Lynwood felt a strange constriction in his chest. No! No - it wasn't possible! Caroline had come back . . .
But this is 1815; Caroline had eloped in disgrace twenty years earlier, and the girl now standing before him speaks with a low husky drawl and an accent from America.
Adelina Cole. Her daughter. Returned to Abbeyford in search of a grandfather she has never seen, and the estate which she, as closest living relative, has every right to inherit. Except that Lord Royston cannot bring himself to see Adelina - her disturbing beauty reminds too many people of the past.
Reluctantly taken in by distant cousins, Adelina believes she has found an ally in Emily Langley and her betrothed, the handsome, ruthless Wallis Trent. A man with old scores to settle, Trent knows Lord Royston altered his will to make Emily the main beneficiary. But Adelina's return changes everything - perhaps now his hand may be more profitably played elsewhere?
And there is Francis, Earl of Lynwood - the man who first discovered Adelina. He once adored her mother and now cannot forget the face which threatens his peace of mind again . . .

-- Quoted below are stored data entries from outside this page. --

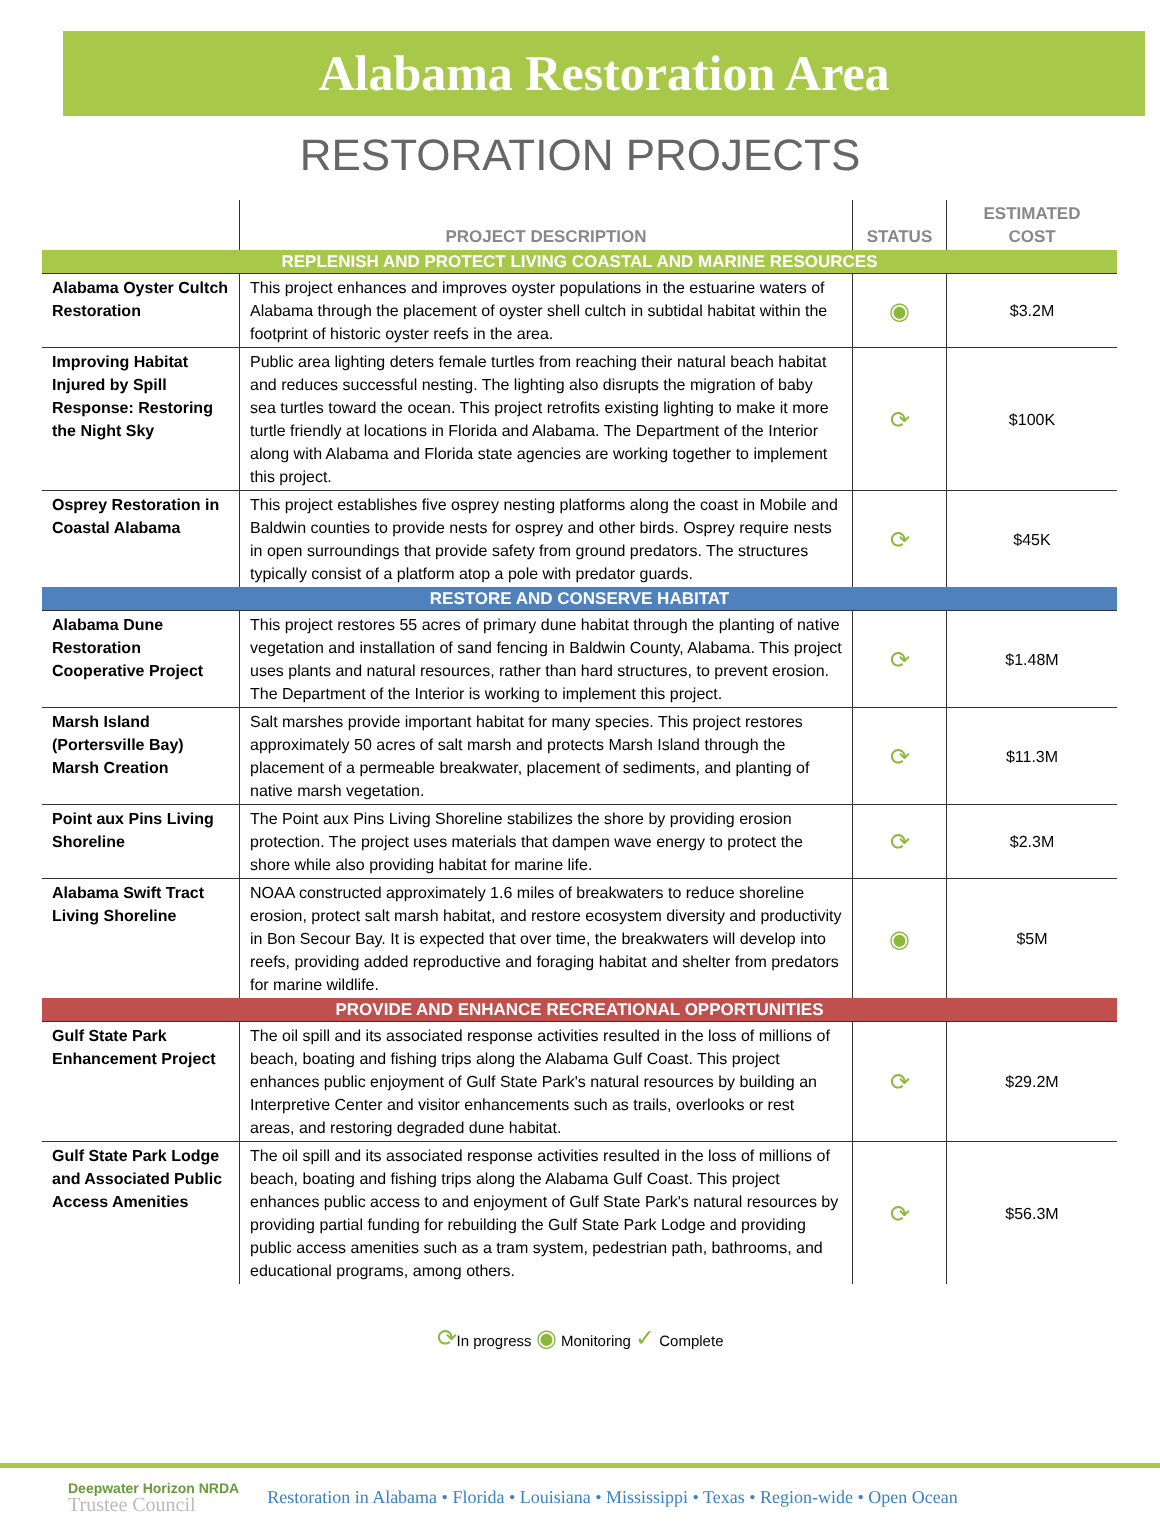Alabama Restoration Area
RESTORATION PROJECTS
| | PROJECT DESCRIPTION | STATUS | ESTIMATED COST |
| --- | --- | --- | --- |
| REPLENISH AND PROTECT LIVING COASTAL AND MARINE RESOURCES | | | |
| Alabama Oyster Cultch Restoration | This project enhances and improves oyster populations in the estuarine waters of Alabama through the placement of oyster shell cultch in subtidal habitat within the footprint of historic oyster reefs in the area. | ◉ | $3.2M |
| Improving Habitat Injured by Spill Response: Restoring the Night Sky | Public area lighting deters female turtles from reaching their natural beach habitat and reduces successful nesting. The lighting also disrupts the migration of baby sea turtles toward the ocean. This project retrofits existing lighting to make it more turtle friendly at locations in Florida and Alabama. The Department of the Interior along with Alabama and Florida state agencies are working together to implement this project. | ⟳ | $100K |
| Osprey Restoration in Coastal Alabama | This project establishes five osprey nesting platforms along the coast in Mobile and Baldwin counties to provide nests for osprey and other birds. Osprey require nests in open surroundings that provide safety from ground predators. The structures typically consist of a platform atop a pole with predator guards. | ⟳ | $45K |
| RESTORE AND CONSERVE HABITAT | | | |
| Alabama Dune Restoration Cooperative Project | This project restores 55 acres of primary dune habitat through the planting of native vegetation and installation of sand fencing in Baldwin County, Alabama. This project uses plants and natural resources, rather than hard structures, to prevent erosion. The Department of the Interior is working to implement this project. | ⟳ | $1.48M |
| Marsh Island (Portersville Bay) Marsh Creation | Salt marshes provide important habitat for many species. This project restores approximately 50 acres of salt marsh and protects Marsh Island through the placement of a permeable breakwater, placement of sediments, and planting of native marsh vegetation. | ⟳ | $11.3M |
| Point aux Pins Living Shoreline | The Point aux Pins Living Shoreline stabilizes the shore by providing erosion protection. The project uses materials that dampen wave energy to protect the shore while also providing habitat for marine life. | ⟳ | $2.3M |
| Alabama Swift Tract Living Shoreline | NOAA constructed approximately 1.6 miles of breakwaters to reduce shoreline erosion, protect salt marsh habitat, and restore ecosystem diversity and productivity in Bon Secour Bay. It is expected that over time, the breakwaters will develop into reefs, providing added reproductive and foraging habitat and shelter from predators for marine wildlife. | ◉ | $5M |
| PROVIDE AND ENHANCE RECREATIONAL OPPORTUNITIES | | | |
| Gulf State Park Enhancement Project | The oil spill and its associated response activities resulted in the loss of millions of beach, boating and fishing trips along the Alabama Gulf Coast. This project enhances public enjoyment of Gulf State Park's natural resources by building an Interpretive Center and visitor enhancements such as trails, overlooks or rest areas, and restoring degraded dune habitat. | ⟳ | $29.2M |
| Gulf State Park Lodge and Associated Public Access Amenities | The oil spill and its associated response activities resulted in the loss of millions of beach, boating and fishing trips along the Alabama Gulf Coast. This project enhances public access to and enjoyment of Gulf State Park's natural resources by providing partial funding for rebuilding the Gulf State Park Lodge and providing public access amenities such as a tram system, pedestrian path, bathrooms, and educational programs, among others. | ⟳ | $56.3M |
⟳In progress ◉ Monitoring ✓ Complete
Deepwater Horizon NRDA
Trustee Council
Restoration in Alabama • Florida • Louisiana • Mississippi • Texas • Region-wide • Open Ocean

Born in Gainsborough, Lincolnshire, Margaret moved to the coast at the age of seven and so began her love for the sea and the Lincolnshire landscape. Her ambition to be a writer began early and she had her first novel published at the age of twenty-five. She has written over thirty novels, many of which are set in the heart of her home country. A visit to the wonderful National Tramway Museum in Crich, Derbyshire, inspired The Clippie Girls, and the magnificent Gunby Hall, Lincolnshire, was the inspiration for Fairfield Hall.